Friday, July 10, 2015

The Real Reason the EU Is Finished

Phoenix Capital Research's picture

http://www.zerohedge.com/news/2015-07-09/real-reason-eu-finished
For three years now we’ve been repeatedly told that the Greek situation was “fixed.” Those were lies. And those lies have resulted in a gross misallocation of capital both financial and political.

From a macro perspective, anti-austerity/ anti-Euro political parties have seen a chance to capitalize on popular dissent. Simultaneously, pro-Euro groups have been forced deeper and deeper into the deception that somehow the Euro is a good thing for all involved. Distrust in politics and in the Euro is now higher than ever in Europe.

The impact of this will be severe. Europe as a whole is socialist with the percentage of the population employed by the Government ranging from 30% in Germany (the most free-market) to 56% in France (the most socialist).

You’re talking about a joint economy of $16 trillion in which 30%-56% of the population is employed b the Government and the Government is shredding democracy and the legal system. The cultural reactions will have financial repercussions for years to come.

The Euro has taken out its bull market trendline going back to 2003 (green line). It’s finding a little support at 105 but the chart suggests we’re going below parity to 85 or so in the coming months.



It’s not difficult to see why.

The EU was formed based on specific financial regulations (the Maastricht treaty) and border regulations (the Schengen treaty). The ECB and EU leaders have proven they are more than willing to break ALL of these in their efforts to maintain the status quo.

Even more disturbing is the fact that even basic tenants of common law have been destroyed in order to benefit the ruling classes. Private property, in the form of savings deposits, have been confiscated in order to prop up insolvent banks. Meanwhile no one responsible for the banking crisis has gone to jail… and connected insiders are warned weeks in advance to get their money out.

When you shred democracy and the central tenants of a legal system in order to benefit the very few, it’s only a matter of time before the whole system collapses.

The EU has already crossed the Rubicon in this regard. And this has laid the stages for the dissolution of the Euro in its current form. When this crisis hits, it will be entire countries going bust, not just banks.

Remember, NONE of the troubled PIIGS countries have actually lowered their debt levels during the "recovery" of the last two years.  All that happened was that their bond yields fell so their debt was more serviceable. So all of them will be entering new debt crises in the coming months.

Spain's Debt to GDP has risen from 69% to 98%.


Italy's Debt to GDP has risen from 116% to 132%.
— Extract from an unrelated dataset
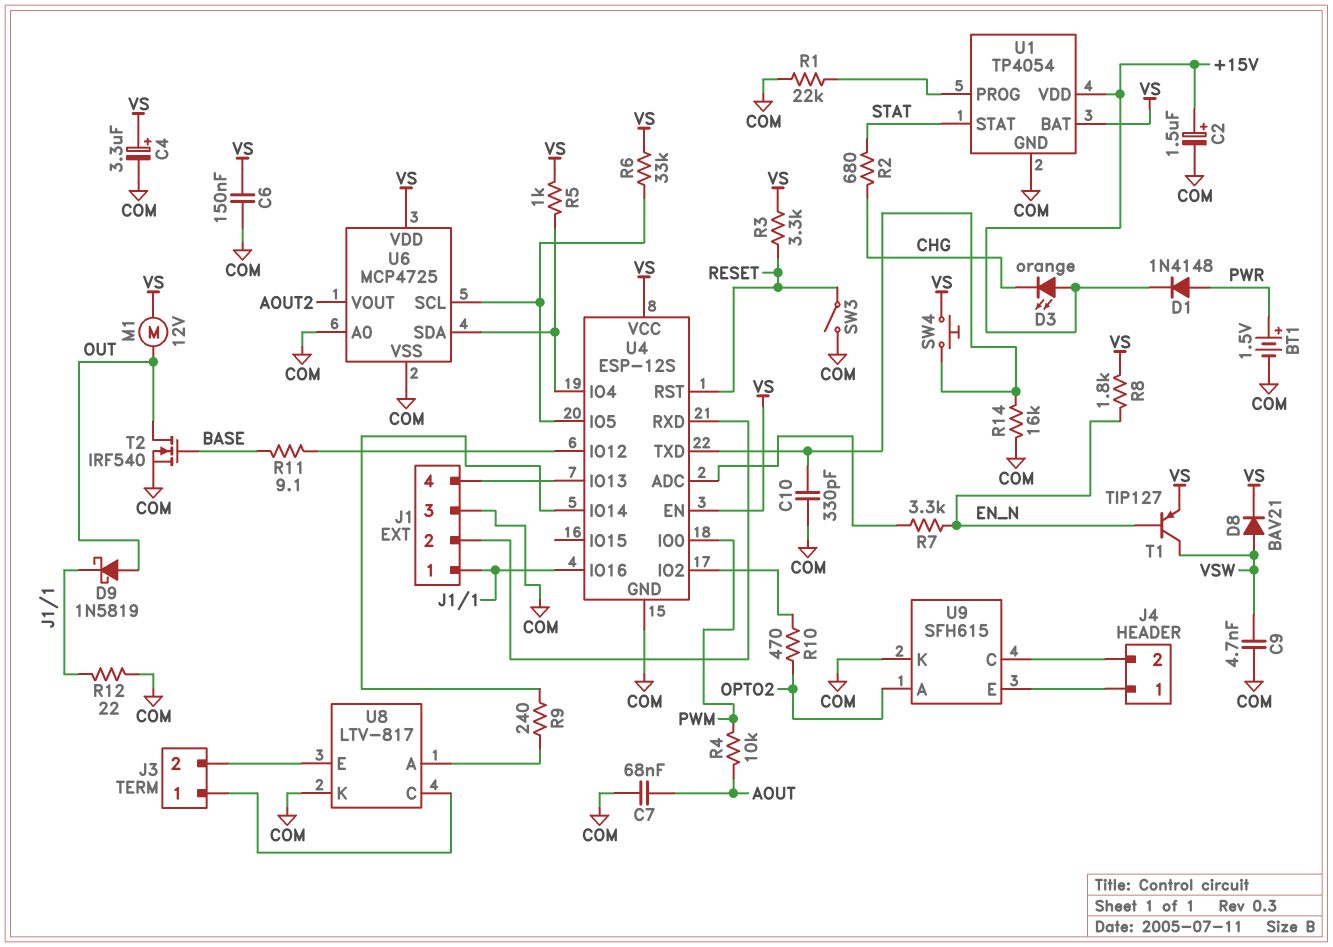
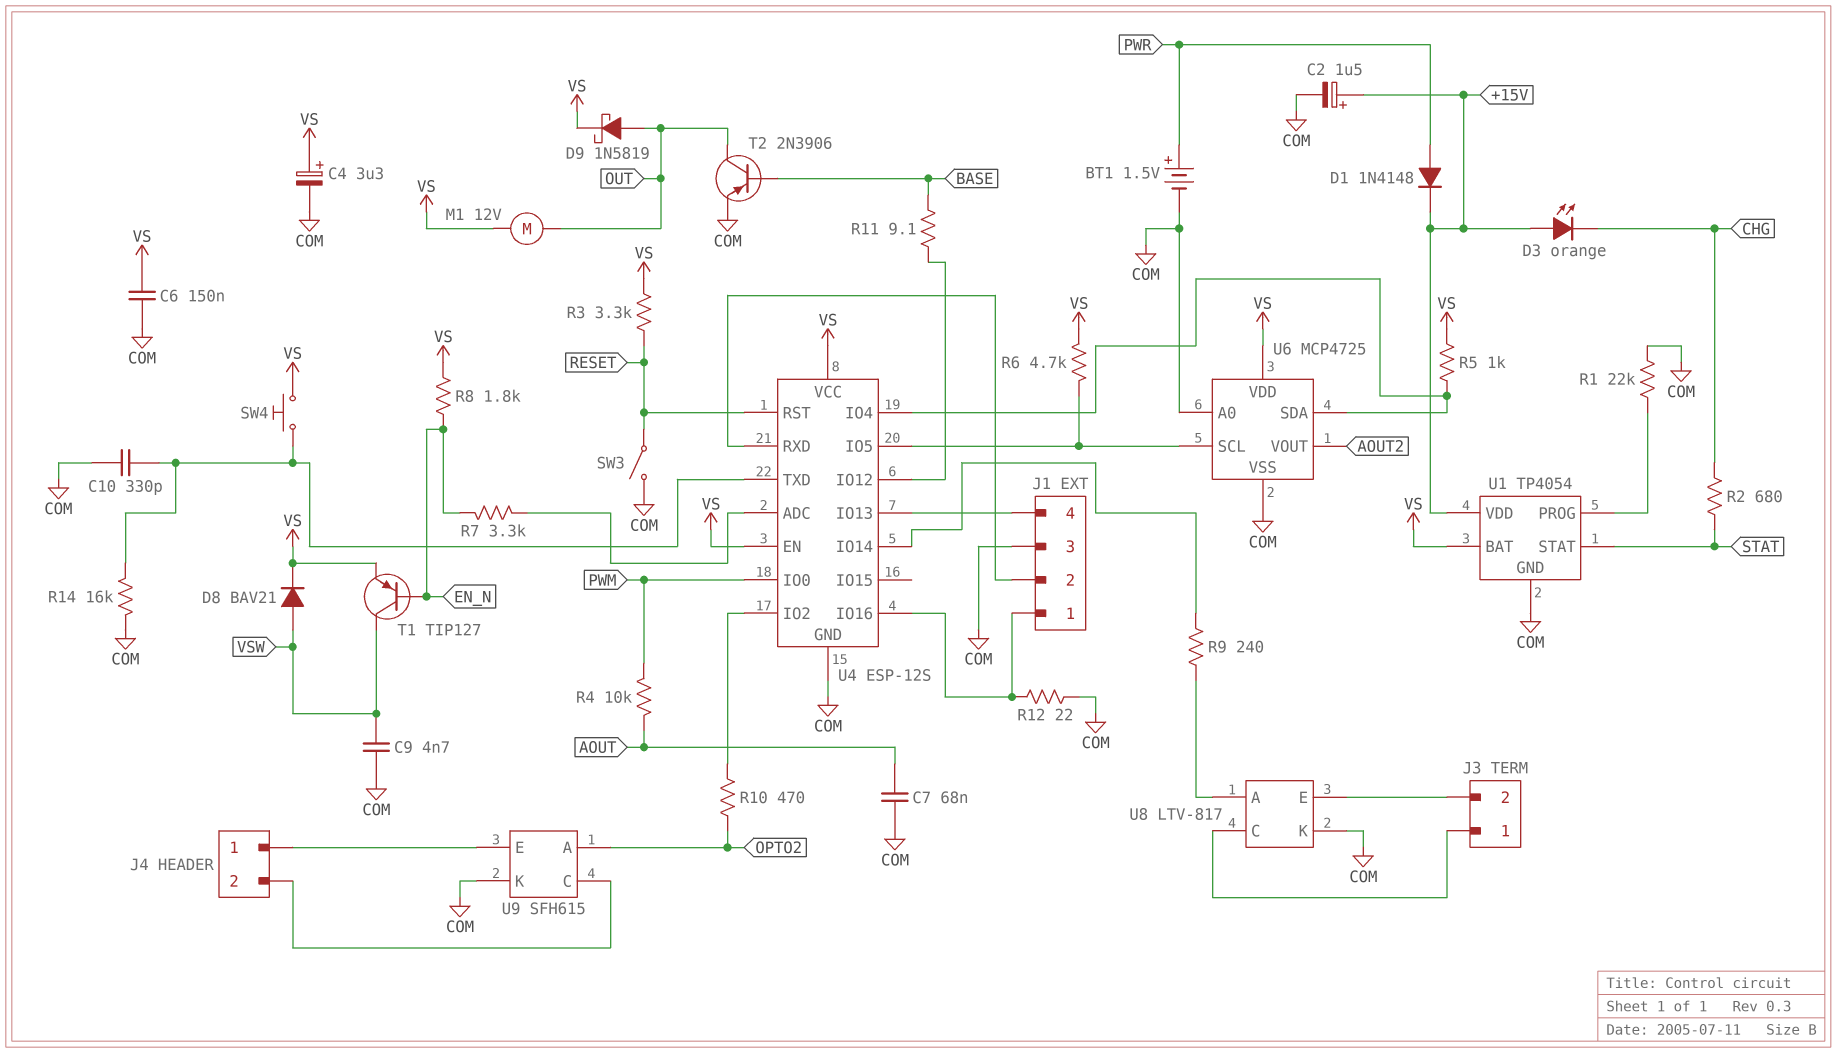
D9: schottky 1N5819 (A OUT, K J1/1) -> schottky 1N5819 (A OUT, K VS)
R6: 33k (U4/IO5, VS) -> 4.7k (U4/IO5, VS)
T2: NMOS IRF540 (G BASE, D OUT, S COM) -> PNP 2N3906 (B BASE, C OUT, E COM)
Portugal's has risen from 111% to 130%.

In simple terms, the “problem” countries of the EU are in worse shape than they were in 2012 when the whole system almost collapsed. All we need is for their bond yields to start spiking.

They just did:



The clock is ticking... Greece is just the tip of the iceberg. When Spain and Italy come knocking asking for debt forgiveness... it's GAME OVER for the Euro.